#### Data records

↓↓↓

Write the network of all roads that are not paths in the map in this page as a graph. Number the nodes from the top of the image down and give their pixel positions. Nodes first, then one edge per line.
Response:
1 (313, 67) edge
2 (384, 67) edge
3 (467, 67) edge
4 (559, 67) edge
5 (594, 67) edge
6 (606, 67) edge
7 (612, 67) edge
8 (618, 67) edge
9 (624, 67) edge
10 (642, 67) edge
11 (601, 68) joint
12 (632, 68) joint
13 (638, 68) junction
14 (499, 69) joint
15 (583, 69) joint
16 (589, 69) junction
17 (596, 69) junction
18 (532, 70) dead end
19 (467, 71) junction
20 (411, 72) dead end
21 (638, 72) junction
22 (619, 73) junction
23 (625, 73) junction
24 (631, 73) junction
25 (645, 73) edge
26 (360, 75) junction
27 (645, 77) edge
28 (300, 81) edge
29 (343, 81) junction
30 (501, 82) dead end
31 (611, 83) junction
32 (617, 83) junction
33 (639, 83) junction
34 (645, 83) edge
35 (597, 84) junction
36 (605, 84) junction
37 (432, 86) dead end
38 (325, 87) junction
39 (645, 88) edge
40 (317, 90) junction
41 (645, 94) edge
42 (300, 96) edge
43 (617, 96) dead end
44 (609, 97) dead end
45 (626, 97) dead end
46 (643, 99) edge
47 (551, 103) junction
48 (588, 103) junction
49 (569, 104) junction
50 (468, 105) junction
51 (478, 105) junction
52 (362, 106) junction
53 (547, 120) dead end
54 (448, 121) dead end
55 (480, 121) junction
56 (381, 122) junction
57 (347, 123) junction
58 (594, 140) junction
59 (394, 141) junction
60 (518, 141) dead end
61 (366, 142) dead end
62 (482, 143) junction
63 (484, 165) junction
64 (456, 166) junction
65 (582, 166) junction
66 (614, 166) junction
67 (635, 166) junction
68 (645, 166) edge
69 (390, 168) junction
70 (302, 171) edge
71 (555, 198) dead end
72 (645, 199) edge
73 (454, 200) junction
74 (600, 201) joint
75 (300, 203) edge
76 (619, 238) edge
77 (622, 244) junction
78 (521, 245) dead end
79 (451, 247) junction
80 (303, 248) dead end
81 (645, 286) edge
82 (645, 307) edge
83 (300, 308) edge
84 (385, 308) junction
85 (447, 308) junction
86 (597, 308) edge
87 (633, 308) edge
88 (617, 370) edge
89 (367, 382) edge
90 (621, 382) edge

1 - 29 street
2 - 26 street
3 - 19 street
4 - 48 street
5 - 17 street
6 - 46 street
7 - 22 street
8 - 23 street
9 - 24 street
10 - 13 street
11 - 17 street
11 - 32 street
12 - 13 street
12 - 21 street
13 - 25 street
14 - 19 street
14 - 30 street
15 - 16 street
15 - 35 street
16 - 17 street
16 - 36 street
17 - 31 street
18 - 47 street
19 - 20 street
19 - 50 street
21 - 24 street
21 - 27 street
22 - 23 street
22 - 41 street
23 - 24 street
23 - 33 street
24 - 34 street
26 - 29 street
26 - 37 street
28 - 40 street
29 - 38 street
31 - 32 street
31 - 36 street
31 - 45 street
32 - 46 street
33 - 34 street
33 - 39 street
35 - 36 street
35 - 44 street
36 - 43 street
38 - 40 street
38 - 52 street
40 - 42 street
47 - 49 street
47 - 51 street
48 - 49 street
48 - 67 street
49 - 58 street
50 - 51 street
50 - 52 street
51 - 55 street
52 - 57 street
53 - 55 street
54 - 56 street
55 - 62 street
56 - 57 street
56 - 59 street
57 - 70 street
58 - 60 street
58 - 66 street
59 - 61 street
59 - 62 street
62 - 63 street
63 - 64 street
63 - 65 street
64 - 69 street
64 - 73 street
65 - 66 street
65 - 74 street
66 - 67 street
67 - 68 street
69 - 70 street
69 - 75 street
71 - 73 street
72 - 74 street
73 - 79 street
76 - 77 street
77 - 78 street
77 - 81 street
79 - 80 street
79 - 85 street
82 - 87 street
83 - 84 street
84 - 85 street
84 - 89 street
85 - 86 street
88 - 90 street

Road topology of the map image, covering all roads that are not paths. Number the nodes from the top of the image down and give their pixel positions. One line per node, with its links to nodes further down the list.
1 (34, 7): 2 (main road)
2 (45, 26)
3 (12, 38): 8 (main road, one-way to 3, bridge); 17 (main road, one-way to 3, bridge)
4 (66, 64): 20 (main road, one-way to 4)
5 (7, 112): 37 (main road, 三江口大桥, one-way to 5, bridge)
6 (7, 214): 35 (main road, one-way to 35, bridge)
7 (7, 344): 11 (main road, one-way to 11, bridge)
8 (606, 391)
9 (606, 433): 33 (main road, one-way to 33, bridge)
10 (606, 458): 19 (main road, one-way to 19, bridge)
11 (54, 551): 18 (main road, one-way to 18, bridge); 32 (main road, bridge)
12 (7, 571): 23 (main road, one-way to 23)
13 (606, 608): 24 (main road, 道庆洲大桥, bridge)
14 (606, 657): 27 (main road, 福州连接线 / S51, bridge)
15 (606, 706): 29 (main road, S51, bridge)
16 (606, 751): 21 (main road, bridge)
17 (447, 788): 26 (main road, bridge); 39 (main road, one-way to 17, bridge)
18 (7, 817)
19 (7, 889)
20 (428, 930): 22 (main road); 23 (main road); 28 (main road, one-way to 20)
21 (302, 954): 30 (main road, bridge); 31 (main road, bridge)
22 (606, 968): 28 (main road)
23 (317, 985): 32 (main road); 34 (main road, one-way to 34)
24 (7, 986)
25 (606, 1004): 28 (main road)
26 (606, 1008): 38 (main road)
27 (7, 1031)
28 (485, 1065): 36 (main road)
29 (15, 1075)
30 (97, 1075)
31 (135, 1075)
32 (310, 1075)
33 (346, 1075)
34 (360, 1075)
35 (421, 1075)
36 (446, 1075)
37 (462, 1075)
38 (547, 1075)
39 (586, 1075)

↑↑↑

#### Problem statement
Output the records once more, exactly as they stand.

#### Reply
Write the network of all roads that are not paths in the map in this page as a graph. Number the nodes from the top of the image down and give their pixel positions. Nodes first, then one edge per line.
Response:
1 (313, 67) edge
2 (384, 67) edge
3 (467, 67) edge
4 (559, 67) edge
5 (594, 67) edge
6 (606, 67) edge
7 (612, 67) edge
8 (618, 67) edge
9 (624, 67) edge
10 (642, 67) edge
11 (601, 68) joint
12 (632, 68) joint
13 (638, 68) junction
14 (499, 69) joint
15 (583, 69) joint
16 (589, 69) junction
17 (596, 69) junction
18 (532, 70) dead end
19 (467, 71) junction
20 (411, 72) dead end
21 (638, 72) junction
22 (619, 73) junction
23 (625, 73) junction
24 (631, 73) junction
25 (645, 73) edge
26 (360, 75) junction
27 (645, 77) edge
28 (300, 81) edge
29 (343, 81) junction
30 (501, 82) dead end
31 (611, 83) junction
32 (617, 83) junction
33 (639, 83) junction
34 (645, 83) edge
35 (597, 84) junction
36 (605, 84) junction
37 (432, 86) dead end
38 (325, 87) junction
39 (645, 88) edge
40 (317, 90) junction
41 (645, 94) edge
42 (300, 96) edge
43 (617, 96) dead end
44 (609, 97) dead end
45 (626, 97) dead end
46 (643, 99) edge
47 (551, 103) junction
48 (588, 103) junction
49 (569, 104) junction
50 (468, 105) junction
51 (478, 105) junction
52 (362, 106) junction
53 (547, 120) dead end
54 (448, 121) dead end
55 (480, 121) junction
56 (381, 122) junction
57 (347, 123) junction
58 (594, 140) junction
59 (394, 141) junction
60 (518, 141) dead end
61 (366, 142) dead end
62 (482, 143) junction
63 (484, 165) junction
64 (456, 166) junction
65 (582, 166) junction
66 (614, 166) junction
67 (635, 166) junction
68 (645, 166) edge
69 (390, 168) junction
70 (302, 171) edge
71 (555, 198) dead end
72 (645, 199) edge
73 (454, 200) junction
74 (600, 201) joint
75 (300, 203) edge
76 (619, 238) edge
77 (622, 244) junction
78 (521, 245) dead end
79 (451, 247) junction
80 (303, 248) dead end
81 (645, 286) edge
82 (645, 307) edge
83 (300, 308) edge
84 (385, 308) junction
85 (447, 308) junction
86 (597, 308) edge
87 (633, 308) edge
88 (617, 370) edge
89 (367, 382) edge
90 (621, 382) edge

1 - 29 street
2 - 26 street
3 - 19 street
4 - 48 street
5 - 17 street
6 - 46 street
7 - 22 street
8 - 23 street
9 - 24 street
10 - 13 street
11 - 17 street
11 - 32 street
12 - 13 street
12 - 21 street
13 - 25 street
14 - 19 street
14 - 30 street
15 - 16 street
15 - 35 street
16 - 17 street
16 - 36 street
17 - 31 street
18 - 47 street
19 - 20 street
19 - 50 street
21 - 24 street
21 - 27 street
22 - 23 street
22 - 41 street
23 - 24 street
23 - 33 street
24 - 34 street
26 - 29 street
26 - 37 street
28 - 40 street
29 - 38 street
31 - 32 street
31 - 36 street
31 - 45 street
32 - 46 street
33 - 34 street
33 - 39 street
35 - 36 street
35 - 44 street
36 - 43 street
38 - 40 street
38 - 52 street
40 - 42 street
47 - 49 street
47 - 51 street
48 - 49 street
48 - 67 street
49 - 58 street
50 - 51 street
50 - 52 street
51 - 55 street
52 - 57 street
53 - 55 street
54 - 56 street
55 - 62 street
56 - 57 street
56 - 59 street
57 - 70 street
58 - 60 street
58 - 66 street
59 - 61 street
59 - 62 street
62 - 63 street
63 - 64 street
63 - 65 street
64 - 69 street
64 - 73 street
65 - 66 street
65 - 74 street
66 - 67 street
67 - 68 street
69 - 70 street
69 - 75 street
71 - 73 street
72 - 74 street
73 - 79 street
76 - 77 street
77 - 78 street
77 - 81 street
79 - 80 street
79 - 85 street
82 - 87 street
83 - 84 street
84 - 85 street
84 - 89 street
85 - 86 street
88 - 90 street

Road topology of the map image, covering all roads that are not paths. Number the nodes from the top of the image down and give their pixel positions. One line per node, with its links to nodes further down the list.
1 (34, 7): 2 (main road)
2 (45, 26)
3 (12, 38): 8 (main road, one-way to 3, bridge); 17 (main road, one-way to 3, bridge)
4 (66, 64): 20 (main road, one-way to 4)
5 (7, 112): 37 (main road, 三江口大桥, one-way to 5, bridge)
6 (7, 214): 35 (main road, one-way to 35, bridge)
7 (7, 344): 11 (main road, one-way to 11, bridge)
8 (606, 391)
9 (606, 433): 33 (main road, one-way to 33, bridge)
10 (606, 458): 19 (main road, one-way to 19, bridge)
11 (54, 551): 18 (main road, one-way to 18, bridge); 32 (main road, bridge)
12 (7, 571): 23 (main road, one-way to 23)
13 (606, 608): 24 (main road, 道庆洲大桥, bridge)
14 (606, 657): 27 (main road, 福州连接线 / S51, bridge)
15 (606, 706): 29 (main road, S51, bridge)
16 (606, 751): 21 (main road, bridge)
17 (447, 788): 26 (main road, bridge); 39 (main road, one-way to 17, bridge)
18 (7, 817)
19 (7, 889)
20 (428, 930): 22 (main road); 23 (main road); 28 (main road, one-way to 20)
21 (302, 954): 30 (main road, bridge); 31 (main road, bridge)
22 (606, 968): 28 (main road)
23 (317, 985): 32 (main road); 34 (main road, one-way to 34)
24 (7, 986)
25 (606, 1004): 28 (main road)
26 (606, 1008): 38 (main road)
27 (7, 1031)
28 (485, 1065): 36 (main road)
29 (15, 1075)
30 (97, 1075)
31 (135, 1075)
32 (310, 1075)
33 (346, 1075)
34 (360, 1075)
35 (421, 1075)
36 (446, 1075)
37 (462, 1075)
38 (547, 1075)
39 (586, 1075)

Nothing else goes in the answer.